Il y a un an, Karima el Mahroug dormait sur les bancs publics de Milan. Fille de pauvres immigrés marocains, l'adolescente avait fui son foyer d'accueil et travaillait comme danseuse exotique dans les bars pour gagner sa vie.

Aujourd'hui, elle s'appelle Ruby Rubacuori, la voleuse de coeurs. Elle est célèbre dans toute l'Italie. À Gênes, on l'a vue émerger d'une Ferrari rouge, des paparazzis se pressant autour d'elle pour immortaliser ses courbes voluptueuses drapées d'une robe Yves Saint Laurent.

Dans l'intervalle, il y a eu un homme: Silvio Berlusconi.

Pendant des années, le premier ministre de l'Italie a semblé inébranlable. Corruption, fraudes, frasques sexuelles, liens avec la mafia, il résistait à tous les scandales depuis qu'il avait pris la tête du pays, en 1994.

Cette fois, pourtant, le Cavaliere semble au bord du gouffre. Jamais il n'a paru aussi fragile. Et c'est Karima el Mahroug qui risque de provoquer la chute du magnat milliardaire.

Tout a commencé le 28 mai 2010, quand Karima el Mahroug, accusée de vol, a été arrêtée par la police de Milan. Au poste, les policiers ont constaté que l'adolescente sicilienne, âgée de 17 ans, était en fugue.

Mais «Ruby» était aussi fichée pour autre chose. Elle appartenait à un réseau de prostitution VIP qui faisait l'objet d'une enquête. Les policiers s'apprêtaient à l'emprisonner quand ils ont reçu un appel insolite. Au bout du fil, le premier ministre en personne leur a demandé de relâcher la jeune fille, sous prétexte qu'elle était la petite-fille du président égyptien, Hosni Moubarak. Sa détention risquait de provoquer un grave incident diplomatique. C'était le début de ce que les Italiens appellent désormais le «Rubygate».
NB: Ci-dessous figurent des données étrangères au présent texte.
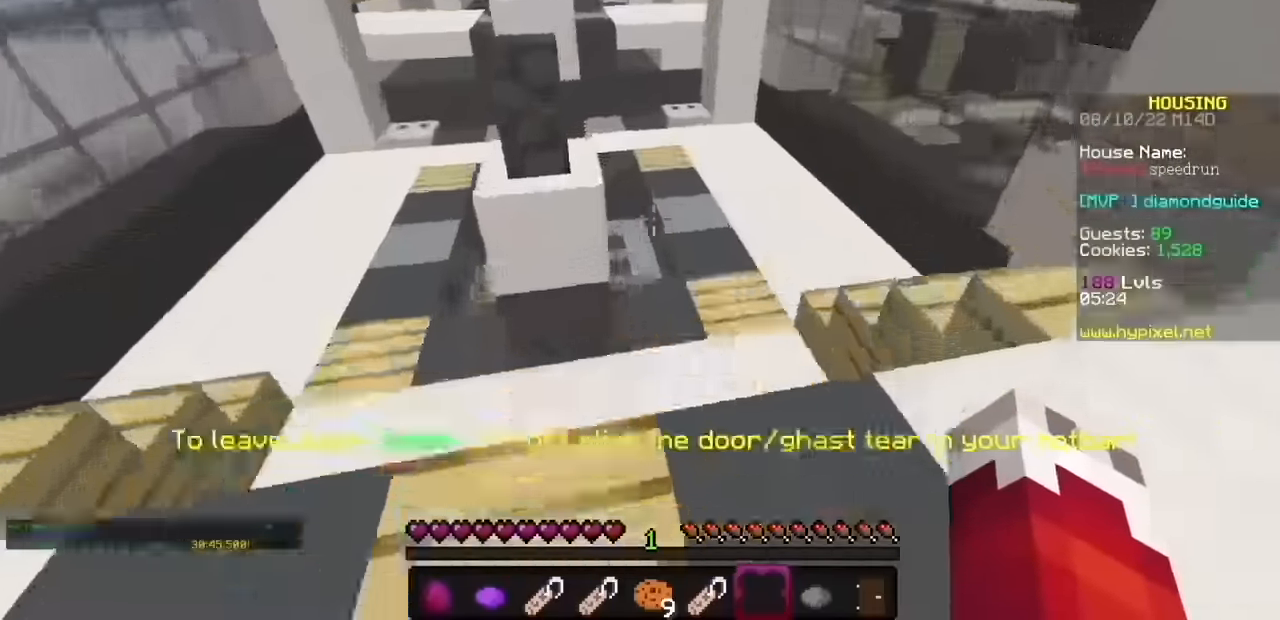
{"keys": [], "mouse": ["left", "right"], "events": []}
Vendredi dernier, M. Berlusconi, 74 ans, a été accusé d'avoir eu des relations sexuelles avec cette prostituée mineure, un crime punissable de trois ans de prison. Ruby Rubacuori n'est pourtant qu'une fille parmi d'autres. Depuis trois jours, les médias italiens publient à pleines pages les transcriptions de conversations téléphoniques de jeunes femmes ayant participé aux orgies organisées dans les villas du premier ministre.

Ainsi, un autre mot est entré dans le vocabulaire italien: bounga-bounga.

Il s'agit d'un rituel érotique dans lequel une vingtaine de femmes nues se disputent les faveurs du Cavaliere. «Silvio m'a dit qu'il l'avait copié (du dictateur libyen Mouammar) Kadhafi. C'était un rite de son harem», confie Ruby dans l'une des conversations enregistrées par les enquêteurs milanais.

Le portrait qui se dégage de ces conversations est dévastateur pour M. Berlusconi, qui passe pour un vieil homme pathétique, obsédé par le sexe et méprisé par ces femmes qui s'échangent des conseils pour lui soutirer un maximum d'argent.

«Il n'a pas de limites. Soit t'es prête à tout, soit tu t'en vas», prévient l'une d'elles. «Cet homme est malade. C'est évident qu'il est malade», ajoute une autre.

M. Berlusconi rejette les appels croissants à sa démission. Une fois de plus, il se dit victime d'une campagne orchestrée par ses ennemis politiques. Une fois de plus, il tente de tourner l'affaire à la rigolade. «Je serais Superman si j'avais des fêtes avec 24 filles!»

Le Cavaliere et Ruby ont nié avoir couché ensemble. Dans une conversation téléphonique, la jeune femme affirme pourtant lui avoir demandé 5 millions d'euros. «Il m'a appelé et m'a dit: «Ruby, je te donnerai tout l'argent que tu veux, je te couvrirai d'or, mais l'important, c'est que tu caches tout.»»

Quand des journalistes lui ont demandé d'où elle tenait sa Ferrari et ses vêtements griffés, à Gênes, Ruby a répondu que des amis les lui avaient offerts. Ça n'incluait pas le premier ministre. «Berlusconi n'est pas mon ami.»